There also exists a number of solutions that organize the network in a relevant and collusion resilient way, one of which is STORM from Ravoaja and Anceaume. STORM is a reputation system robust against collusion. The idea is to let peers rate service providers based on their recent interaction with them. The service providers could be resellers on a website like eBay, or assessors in an information assessment system. STORM uses a Distributed Hash Table inspired architecture: users are organized in rings around the service providers they interacted with. The algorithms used then guarantee that if the fraction of malicious peers in the network is below a certain threshold (dependant on the size of the network), then a request is successful with a high probability.
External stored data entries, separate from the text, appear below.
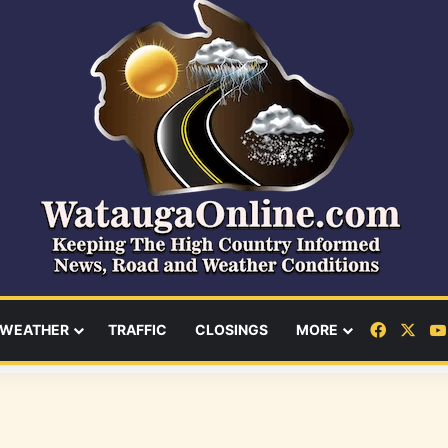
Facebo
X
WEATHER
TRAFFIC
CLOSINGS
MORE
While this is a good result, the problem of Sybil attacks is not addressed. If an adversary can create identities as they please, what is to stop them from going above that threshold? With this example we see that a robust reputation system is intricately linked to a robust underlying Sybil resistance system.
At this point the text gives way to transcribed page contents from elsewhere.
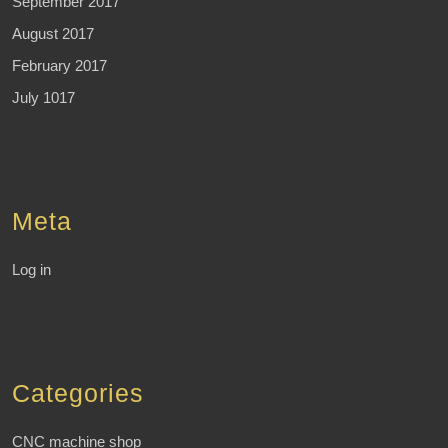
September 2017
August 2017
February 2017
July 1017
Meta
Log in
Categories
CNC machine shop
One commonality of the systems we explored so far is that they are not anonymous. That is, the real world identity of participants in the network as well as their votes are either publicly known, or uniquely linked to a pseudonym (“pseudonymity”). This poses a challenge because users could be coerced to vote a certain way or face retribution. The problem of anonymous and anonymity in general is itself very complex and deserves its own blog post. We simply note here that disappointingly, it has been proved that a graph-based, anonymous and sybil resistant reputation system is mathematically impossible to obtain.
Universal identity system
There is another set of solutions to Sybil attacks taking a completely different path: what if each human had a universal, unique identifier that they would need to prove the ownership of in order to vote ? This would basically be a cryptographic ID card. Again, our problem is to make it so that this identity is not issued centrally, as well as make sure that it is not possible to censor a given participant. The decentralized issuance of a unique identity has been briefly attempted on Ethereum by Humanity DAO that used a system of application for new participants after the registry had been bootstrapped by a trusted set of participants. Another project that comes to mind is Idena which requires that participants take part in regular validation sessions where they are required to solve AI-hard problems in a limited time. The identities are considered “Human” after a threshold of number of validations and success rate is reached. Neither of these solutions is perfect, but they could be a way to help online voting. Combined with secure multi-party computation protocols, it could be possible to know the result of a vote without knowing who each individual participant voted for.
The DeFacto concept and online voting
DeFacto is a concept of peer-to-peer information verification, which implies that there will be some kind of voting at some point in the flow of the system. For example, a user might submit a piece of content to assess to the system and other peers would be prompted to vote on whether said content is trustworthy. This is only a basic view that can be enriched with other ideas, but there will be voting no matter what. We see from our discussion that in order to be resistant to attacks by malicious actors, tremendous technical and game theoretical challenges need to be addressed. At a time when disinformation could be doing more damage than ever, this seems worth attempting.